Di hari kedua perjalanan pulang. Jalan yang rasanya mudah, pikirku kemarin. Sekarang terasa melelahkan. Entah karena memang tak cepat sampai atau kesenangan yang mulai raip. Menjadi cepat berlalu manakala senja untuk kesekian di bukit ini terlihat. Namun kami belum menemukan posko pertama. Juna memberi isyarat untuk mendirikan tenda. Ia menyadari wajah-wajah lelah kami yang sudah tak kuat lagi untuk berjalan.
Fani dan Lili memasak. Juna dan Reo mencari kayu bakar. Aksa dan Kevin menjaga kami serta wilayah. Sementara aku hanya diam mengamati mereka.
Menjadi orang tak melakukan apa-apa serasa menjadi beban kedua. Sangat tidak nyaman. Tapi setiap aku akan membantu, mereka akan melarangku. Apalagi jika Lili mengeluarkan kata-katanya, sangat menusuk. Aku tau, dia tidak benci. Hanya menyalurkan rasa kesalnya padaku.
"Kau diam saja. Nanti jika kau kenapa-kenapa lagi, kami yang repot!"
Aku sontak terdiam.
"Lili, kau tidak boleh begitu." Tegur Kevin, "kau boleh kesal tapi jangan melampiaskan ke orang."
Lili berdecih pelan. Ia menghela napas pelan dan berbalik badan, "Bela saja dia terus." Lalu ia berlalu ke tenda.

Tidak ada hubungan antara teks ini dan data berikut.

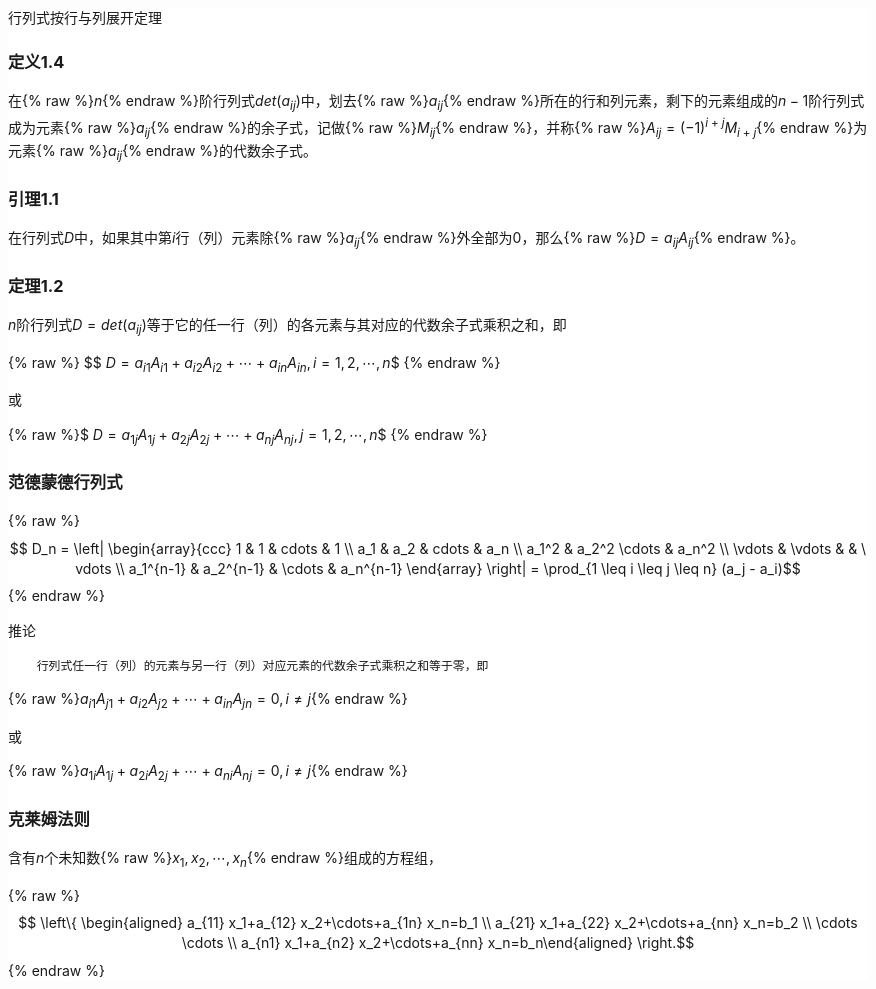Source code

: 行列式按行与列展开定理

### 定义1.4

在{% raw %}$n${% endraw %}阶行列式$det(a_{ij})$中，划去{% raw %}$a_{ij}${% endraw %}所在的行和列元素，剩下的元素组成的$n-1$阶行列式成为元素{% raw %}$a_{ij}${% endraw %}的余子式，记做{% raw %}$M_{ij}${% endraw %}，并称{% raw %}$A_{ij}=(-1)^{i+j} M_{i+j}${% endraw %}为元素{% raw %}$a_{ij}${% endraw %}的代数余子式。

### 引理1.1

在行列式$D$中，如果其中第$i$行（列）元素除{% raw %}$a_{ij}${% endraw %}外全部为0，那么{% raw %}$D=a_{ij} A_{ij}${% endraw %}。

### 定理1.2

$n$阶行列式$D=det(a_{ij})$等于它的任一行（列）的各元素与其对应的代数余子式乘积之和，即

{% raw %}
$$
$D=a_{i1} A_{i1} + a_{i2} A_{i2} + \cdots + a_{in} A_{in}, i=1, 2, \cdots, n$$
{% endraw %}

或

{% raw %}$
$D=a_{1j} A_{1j} + a_{2j} A_{2j} + \cdots + a_{nj} A_{nj}, j=1, 2, \cdots, n$$
{% endraw %}

### 范德蒙德行列式

{% raw %}
$$
D_n = \left| \begin{array}{ccc}
1 & 1 & cdots & 1 \\
 a_1 & a_2 & cdots & a_n \\
 a_1^2 & a_2^2 \cdots & a_n^2 \\
\vdots & \vdots & & \ vdots \\
a_1^{n-1} & a_2^{n-1} & \cdots & a_n^{n-1} \end{array} \right| =
\prod_{1 \leq i \leq j \leq n} (a_j - a_i)$$
{% endraw %}

推论

        行列式任一行（列）的元素与另一行（列）对应元素的代数余子式乘积之和等于零，即

{% raw %}$a_{i1} A_{j1} + a_{i2} A_{j2} + \cdots + a_{in} A_{jn} = 0, i \neq j${% endraw %}

或

{% raw %}$a_{1i} A_{1j} + a_{2i} A_{2j} + \cdots + a_{ni} A_{nj} = 0, i \neq j${% endraw %}

### 克莱姆法则

含有$n$个未知数{% raw %}$x_1, x_2, \cdots, x_n${% endraw %}组成的方程组，

{% raw %}
$$
\left\{ \begin{aligned}
a_{11} x_1+a_{12} x_2+\cdots+a_{1n} x_n=b_1 \\
a_{21} x_1+a_{22} x_2+\cdots+a_{nn} x_n=b_2 \\
\cdots  \cdots  \\
a_{n1} x_1+a_{n2} x_2+\cdots+a_{nn} x_n=b_n\end{aligned} \right.$$
{% endraw %}
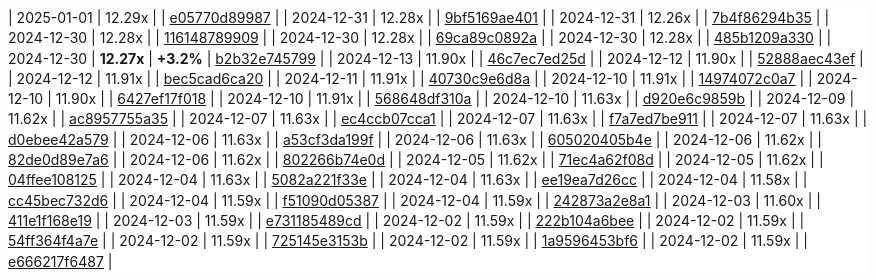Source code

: | 2025-01-01 | 12.29x |  | [e05770d89987](https://github.com/python/mypy/commit/e05770d899874abbe670caa2ddc888d7f41a6116) |
| 2024-12-31 | 12.28x |  | [9bf5169ae401](https://github.com/python/mypy/commit/9bf5169ae401bd07d10f02976167f609ea14d8da) |
| 2024-12-31 | 12.26x |  | [7b4f86294b35](https://github.com/python/mypy/commit/7b4f86294b355fff96acb6cdc9cfb05de525491c) |
| 2024-12-30 | 12.28x |  | [116148789909](https://github.com/python/mypy/commit/1161487899094a8735eeae00c5b656d0abea9f34) |
| 2024-12-30 | 12.28x |  | [69ca89c0892a](https://github.com/python/mypy/commit/69ca89c0892ac54f8c8014a68bb65159b2049847) |
| 2024-12-30 | 12.28x |  | [485b1209a330](https://github.com/python/mypy/commit/485b1209a330e0553f3ebb775877995e3f715857) |
| 2024-12-30 | **12.27x** | **+3.2%** | [b2b32e745799](https://github.com/python/mypy/commit/b2b32e745799fa8b082cd3c50a6eb649321e0927) |
| 2024-12-13 | 11.90x |  | [46c7ec7ed25d](https://github.com/python/mypy/commit/46c7ec7ed25de55452783ee7d45718c01018c764) |
| 2024-12-12 | 11.90x |  | [52888aec43ef](https://github.com/python/mypy/commit/52888aec43ef8ba59645c7cd3ff5725ff9a861d7) |
| 2024-12-12 | 11.91x |  | [bec5cad6ca20](https://github.com/python/mypy/commit/bec5cad6ca204fc30b9f47656521df8b7f7b90fc) |
| 2024-12-11 | 11.91x |  | [40730c9e6d8a](https://github.com/python/mypy/commit/40730c9e6d8a576b8374527056a3672ab80f7d65) |
| 2024-12-10 | 11.91x |  | [14974072c0a7](https://github.com/python/mypy/commit/14974072c0a70f8ca29c17c740475187b800e714) |
| 2024-12-10 | 11.90x |  | [6427ef17f018](https://github.com/python/mypy/commit/6427ef17f0180422e0113bc67440d2b911d68f39) |
| 2024-12-10 | 11.91x |  | [568648df310a](https://github.com/python/mypy/commit/568648df310ae7b145928f9947e24fa04208f313) |
| 2024-12-10 | 11.63x |  | [d920e6c9859b](https://github.com/python/mypy/commit/d920e6c9859be7d5bcd2c875a5f12ff715a2a079) |
| 2024-12-09 | 11.62x |  | [ac8957755a35](https://github.com/python/mypy/commit/ac8957755a35a255f638c122e22c03b0e75b9a79) |
| 2024-12-07 | 11.63x |  | [ec4ccb07cca1](https://github.com/python/mypy/commit/ec4ccb07cca10b7cfc15e126312fbbaa32a548ec) |
| 2024-12-07 | 11.63x |  | [f7a7ed7be911](https://github.com/python/mypy/commit/f7a7ed7be911bc3a7d12b4af8b04a5e09abb3f54) |
| 2024-12-07 | 11.63x |  | [d0ebee42a579](https://github.com/python/mypy/commit/d0ebee42a579b6c06422fc20a1c0af86bfd5398b) |
| 2024-12-06 | 11.63x |  | [a53cf3da199f](https://github.com/python/mypy/commit/a53cf3da199f7470290a4f1e5a6d1b9acc2705b0) |
| 2024-12-06 | 11.63x |  | [605020405b4e](https://github.com/python/mypy/commit/605020405b4ed898b9011fe9ae93e3428e13db84) |
| 2024-12-06 | 11.62x |  | [82de0d89e7a6](https://github.com/python/mypy/commit/82de0d89e7a6f20dd2d25477abb30ae723408128) |
| 2024-12-06 | 11.62x |  | [802266b74e0d](https://github.com/python/mypy/commit/802266b74e0dcce472103db158e55bb2f95e76b2) |
| 2024-12-05 | 11.62x |  | [71ec4a62f08d](https://github.com/python/mypy/commit/71ec4a62f08df4fa28f6b1a9f5bc45c272eaa49f) |
| 2024-12-05 | 11.62x |  | [04ffee108125](https://github.com/python/mypy/commit/04ffee108125ee5cdab493c60110137f2c63116b) |
| 2024-12-04 | 11.63x |  | [5082a221f33e](https://github.com/python/mypy/commit/5082a221f33e6f2ceb32830f733890a1b21061db) |
| 2024-12-04 | 11.63x |  | [ee19ea7d26cc](https://github.com/python/mypy/commit/ee19ea7d26ccdda3e0e79ef36aeb98cddb527903) |
| 2024-12-04 | 11.58x |  | [cc45bec732d6](https://github.com/python/mypy/commit/cc45bec732d6ccf4f846c5fd40617fed9cc04e8d) |
| 2024-12-04 | 11.59x |  | [f51090d05387](https://github.com/python/mypy/commit/f51090d053874aed0f3bfdb354e42f641296eaac) |
| 2024-12-04 | 11.59x |  | [242873a2e8a1](https://github.com/python/mypy/commit/242873a2e8a1d98762b30fcf7b28a699a230279d) |
| 2024-12-03 | 11.60x |  | [411e1f168e19](https://github.com/python/mypy/commit/411e1f168e197dd7ca08c820ae04b3160f41071b) |
| 2024-12-03 | 11.59x |  | [e731185489cd](https://github.com/python/mypy/commit/e731185489cd18b31ec23354eee47eb8b949d1b1) |
| 2024-12-02 | 11.59x |  | [222b104a6bee](https://github.com/python/mypy/commit/222b104a6bee2ccb92d8023777191218095c6203) |
| 2024-12-02 | 11.59x |  | [54ff364f4a7e](https://github.com/python/mypy/commit/54ff364f4a7e802bca936136d0848116c5e3627e) |
| 2024-12-02 | 11.59x |  | [725145e3153b](https://github.com/python/mypy/commit/725145e3153b43fe8cf70d56bbdf4064e31e8960) |
| 2024-12-02 | 11.59x |  | [1a9596453bf6](https://github.com/python/mypy/commit/1a9596453bf6377b8fee822cf0bf74350993ec28) |
| 2024-12-02 | 11.59x |  | [e666217f6487](https://github.com/python/mypy/commit/e666217f6487ec7e6490981f7d6fdd5c7e57d81b) |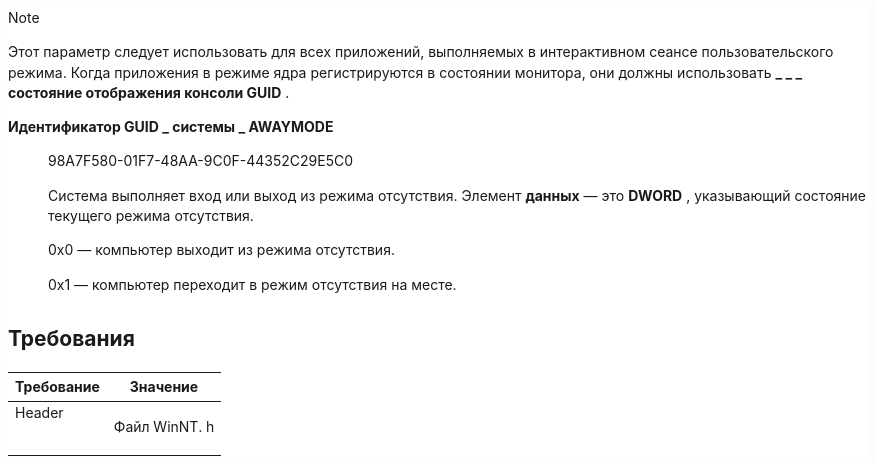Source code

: > [!Note]  
> Этот параметр следует использовать для всех приложений, выполняемых в интерактивном сеансе пользовательского режима. Когда приложения в режиме ядра регистрируются в состоянии монитора, они должны использовать **\_ \_ \_ состояние отображения консоли GUID** .

 

</dl> </dd> <dt>

<span id="GUID_SYSTEM_AWAYMODE"></span><span id="guid_system_awaymode"></span>**Идентификатор GUID \_ системы \_ AWAYMODE**
</dt> <dd> <dl> <dt>

98A7F580-01F7-48AA-9C0F-44352C29E5C0
</dt> <dt>



Система выполняет вход или выход из режима отсутствия. Элемент **данных** — это **DWORD** , указывающий состояние текущего режима отсутствия.

<dl> <dt>

0x0 — компьютер выходит из режима отсутствия.
</dt> <dt>

0x1 — компьютер переходит в режим отсутствия на месте.
</dt> </dl>

</dl> </dd> </dl>

## <a name="requirements"></a>Требования



| Требование | Значение |
|-------------------|------------------------------------------------------------------------------------|
| Header<br/> | <dl> <dt>Файл WinNT. h</dt> </dl> |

"Jangan diambil hati ya Lin." Fani mengusap bahuku.
Aku mengangguk seadanya. Aku tau persis kenapa dia seperti itu.
Juna datang seorang diri. Matanya mengawasiku seraya meletakkan ranting-ranting kayu di dekat kakiku. Aksa mengernyit menatap kehadirannya.
"Hei dimana Reo?"
"Reo? Oh, dia ada urusan mendadak sebentar."
"Urusan apa di tengah hutan ini?" Itu Kevin yang heran.
Tatapan Juna menghujam diam Kevin. Entah kenapa melihat wajah Juna serasa ada perasaan aneh. Apa perasaanku saja?
"Dia, bab."
Kevin ber-o panjang.
Juna mengambil tempat di sisiku. Tatapannya masih mengamatiku. Sebenarnya dia kenapa sih? Tapi aku tak kuat untuk menatapnya balik.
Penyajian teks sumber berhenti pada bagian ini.